This is post 2 of 5 exploring popular perceptions of young people today.
Marketers have spent more than a half century trying to convince consumers to buy the image of youth being a perfect time, filled with frivolity and carelessness. Literature portrays an idyllic time of life that is airy, unassuming and light. Pop music suggests that between mood swings youth have little room left for the concerns of adulthood. As for childhood, these same elements perpetuate a further mythology, reinforcing the traditional conception of children as simplistic minions, empty vessels awaiting the knowledge of adulthood and eagerly assuming whatever mantle is given them by the adults around them, whether that of son or daughter, student or client – or all together, at the same time.

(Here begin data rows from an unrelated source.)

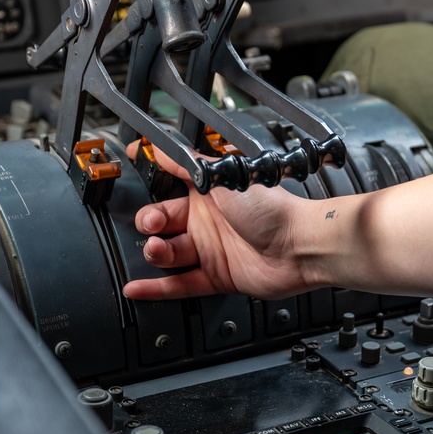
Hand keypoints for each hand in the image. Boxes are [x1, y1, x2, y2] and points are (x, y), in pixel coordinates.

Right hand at [122, 143, 310, 300]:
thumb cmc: (272, 208)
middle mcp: (208, 222)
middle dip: (152, 223)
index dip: (152, 190)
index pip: (170, 190)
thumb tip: (159, 146)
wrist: (299, 245)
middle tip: (154, 224)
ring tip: (157, 249)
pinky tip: (136, 287)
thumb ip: (188, 164)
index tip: (133, 186)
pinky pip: (180, 284)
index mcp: (208, 195)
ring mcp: (211, 250)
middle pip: (164, 224)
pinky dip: (157, 288)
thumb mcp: (223, 178)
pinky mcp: (216, 277)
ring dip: (156, 252)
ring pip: (170, 254)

Adults are taught to envy this existence. In modern America this first took the form of cherish, in a Victorian era when middle class children were placed on pedestals for their preciousness and perfection. During that same period youth were married off or sent to their professions when they were young. Working class boys became apprentices to laborers, craftsmen and farmers while poor children were sent to the fields, factories and mines. In the ensuing 100 years youth were alternately viewed as powerful (1930s); suspicious (1950s); despised (1960s); lazy (1970s and 80s); dangerous (1990s), and; overachieving (2000s). All of these attitudes are then marketed back to adults as something to actually want: In the 1940s adults were sold the power of their youth; the so-called laziness of the 1970s was used as a counter-image for adults to rebel against in the 1980s, driving them to become more even more driven, more capitalistic. This says nothing of today, when adults are busy buying HDTVs and widgets for their cars in order to compensate for our inadequate knowledge of technology in the face of the Digital Natives of today.
None of this says anything of the political concerns of youth today, living in a world where they are systematically denied the right to freedom, participation or democratic representation. But that’s another conversation for a different day. This post is simply meant to expose another popular perspective towards children and youth, which is young people as enviable.